Task ▸ The copy has to match the data exactly and leave out every picture.

Entries shown ▸
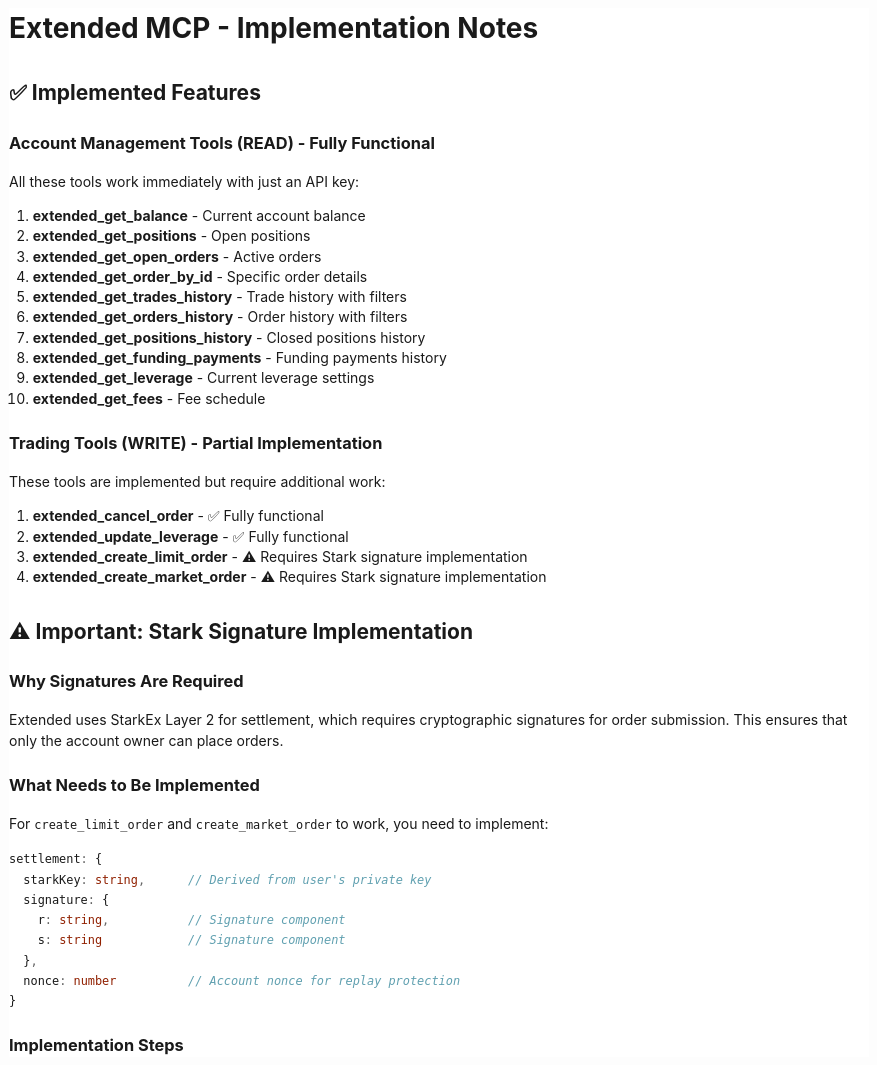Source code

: # Extended MCP - Implementation Notes

## ✅ Implemented Features

### Account Management Tools (READ) - Fully Functional
All these tools work immediately with just an API key:

1. **extended_get_balance** - Current account balance
2. **extended_get_positions** - Open positions
3. **extended_get_open_orders** - Active orders
4. **extended_get_order_by_id** - Specific order details
5. **extended_get_trades_history** - Trade history with filters
6. **extended_get_orders_history** - Order history with filters
7. **extended_get_positions_history** - Closed positions history
8. **extended_get_funding_payments** - Funding payments history
9. **extended_get_leverage** - Current leverage settings
10. **extended_get_fees** - Fee schedule

### Trading Tools (WRITE) - Partial Implementation
These tools are implemented but require additional work:

1. **extended_cancel_order** - ✅ Fully functional
2. **extended_update_leverage** - ✅ Fully functional
3. **extended_create_limit_order** - ⚠️ Requires Stark signature implementation
4. **extended_create_market_order** - ⚠️ Requires Stark signature implementation

## ⚠️ Important: Stark Signature Implementation

### Why Signatures Are Required

Extended uses StarkEx Layer 2 for settlement, which requires cryptographic signatures for order submission. This ensures that only the account owner can place orders.

### What Needs to Be Implemented

For `create_limit_order` and `create_market_order` to work, you need to implement:

```typescript
settlement: {
  starkKey: string,      // Derived from user's private key
  signature: {
    r: string,           // Signature component
    s: string            // Signature component
  },
  nonce: number          // Account nonce for replay protection
}
```

### Implementation Steps
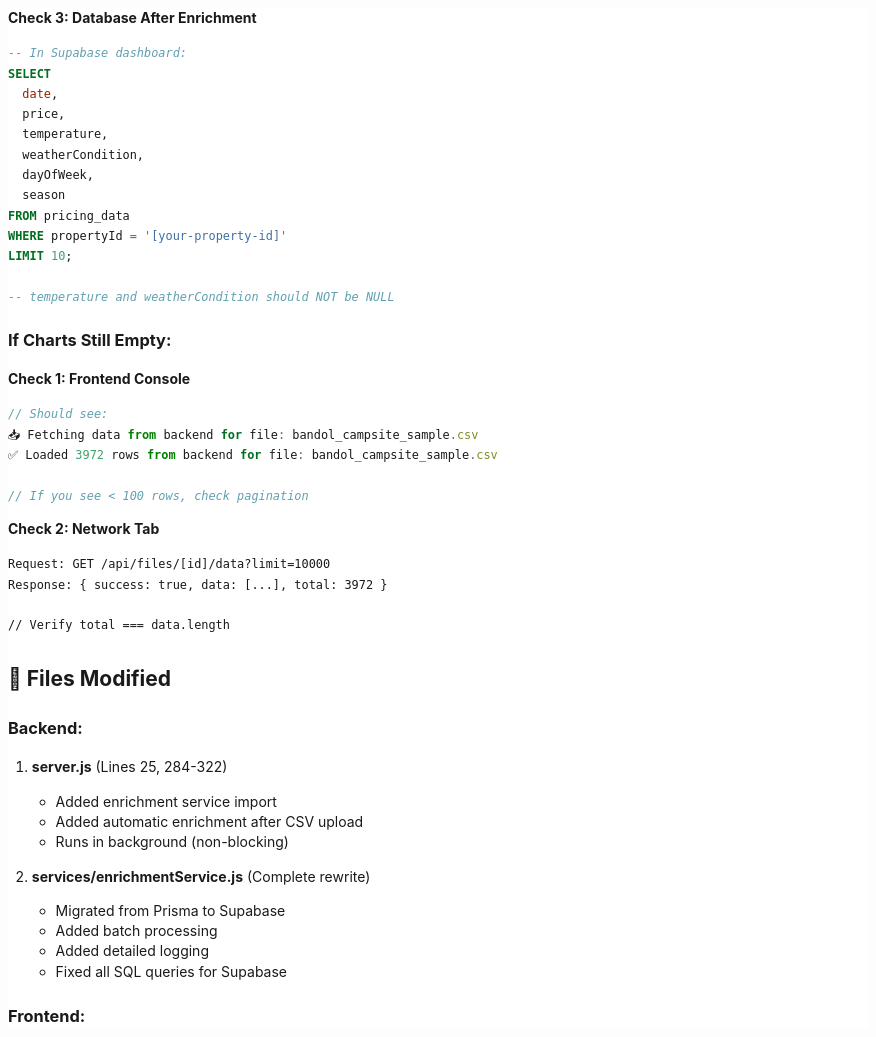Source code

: **Check 3: Database After Enrichment**

```sql
-- In Supabase dashboard:
SELECT
  date,
  price,
  temperature,
  weatherCondition,
  dayOfWeek,
  season
FROM pricing_data
WHERE propertyId = '[your-property-id]'
LIMIT 10;

-- temperature and weatherCondition should NOT be NULL
```

### If Charts Still Empty:

**Check 1: Frontend Console**

```javascript
// Should see:
📥 Fetching data from backend for file: bandol_campsite_sample.csv
✅ Loaded 3972 rows from backend for file: bandol_campsite_sample.csv

// If you see < 100 rows, check pagination
```

**Check 2: Network Tab**

```
Request: GET /api/files/[id]/data?limit=10000
Response: { success: true, data: [...], total: 3972 }

// Verify total === data.length
```

## 📝 Files Modified

### Backend:

1. **server.js** (Lines 25, 284-322)
   - Added enrichment service import
   - Added automatic enrichment after CSV upload
   - Runs in background (non-blocking)

2. **services/enrichmentService.js** (Complete rewrite)
   - Migrated from Prisma to Supabase
   - Added batch processing
   - Added detailed logging
   - Fixed all SQL queries for Supabase

### Frontend:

Task result ▸
Source code

: # Extended MCP - Implementation Notes

## ✅ Implemented Features

### Account Management Tools (READ) - Fully Functional
All these tools work immediately with just an API key:

1. **extended_get_balance** - Current account balance
2. **extended_get_positions** - Open positions
3. **extended_get_open_orders** - Active orders
4. **extended_get_order_by_id** - Specific order details
5. **extended_get_trades_history** - Trade history with filters
6. **extended_get_orders_history** - Order history with filters
7. **extended_get_positions_history** - Closed positions history
8. **extended_get_funding_payments** - Funding payments history
9. **extended_get_leverage** - Current leverage settings
10. **extended_get_fees** - Fee schedule

### Trading Tools (WRITE) - Partial Implementation
These tools are implemented but require additional work:

1. **extended_cancel_order** - ✅ Fully functional
2. **extended_update_leverage** - ✅ Fully functional
3. **extended_create_limit_order** - ⚠️ Requires Stark signature implementation
4. **extended_create_market_order** - ⚠️ Requires Stark signature implementation

## ⚠️ Important: Stark Signature Implementation

### Why Signatures Are Required

Extended uses StarkEx Layer 2 for settlement, which requires cryptographic signatures for order submission. This ensures that only the account owner can place orders.

### What Needs to Be Implemented

For `create_limit_order` and `create_market_order` to work, you need to implement:

```typescript
settlement: {
  starkKey: string,      // Derived from user's private key
  signature: {
    r: string,           // Signature component
    s: string            // Signature component
  },
  nonce: number          // Account nonce for replay protection
}
```

### Implementation Steps
Source code

: **Check 3: Database After Enrichment**

```sql
-- In Supabase dashboard:
SELECT
  date,
  price,
  temperature,
  weatherCondition,
  dayOfWeek,
  season
FROM pricing_data
WHERE propertyId = '[your-property-id]'
LIMIT 10;

-- temperature and weatherCondition should NOT be NULL
```

### If Charts Still Empty:

**Check 1: Frontend Console**

```javascript
// Should see:
📥 Fetching data from backend for file: bandol_campsite_sample.csv
✅ Loaded 3972 rows from backend for file: bandol_campsite_sample.csv

// If you see < 100 rows, check pagination
```

**Check 2: Network Tab**

```
Request: GET /api/files/[id]/data?limit=10000
Response: { success: true, data: [...], total: 3972 }

// Verify total === data.length
```

## 📝 Files Modified

### Backend:

1. **server.js** (Lines 25, 284-322)
   - Added enrichment service import
   - Added automatic enrichment after CSV upload
   - Runs in background (non-blocking)

2. **services/enrichmentService.js** (Complete rewrite)
   - Migrated from Prisma to Supabase
   - Added batch processing
   - Added detailed logging
   - Fixed all SQL queries for Supabase

### Frontend:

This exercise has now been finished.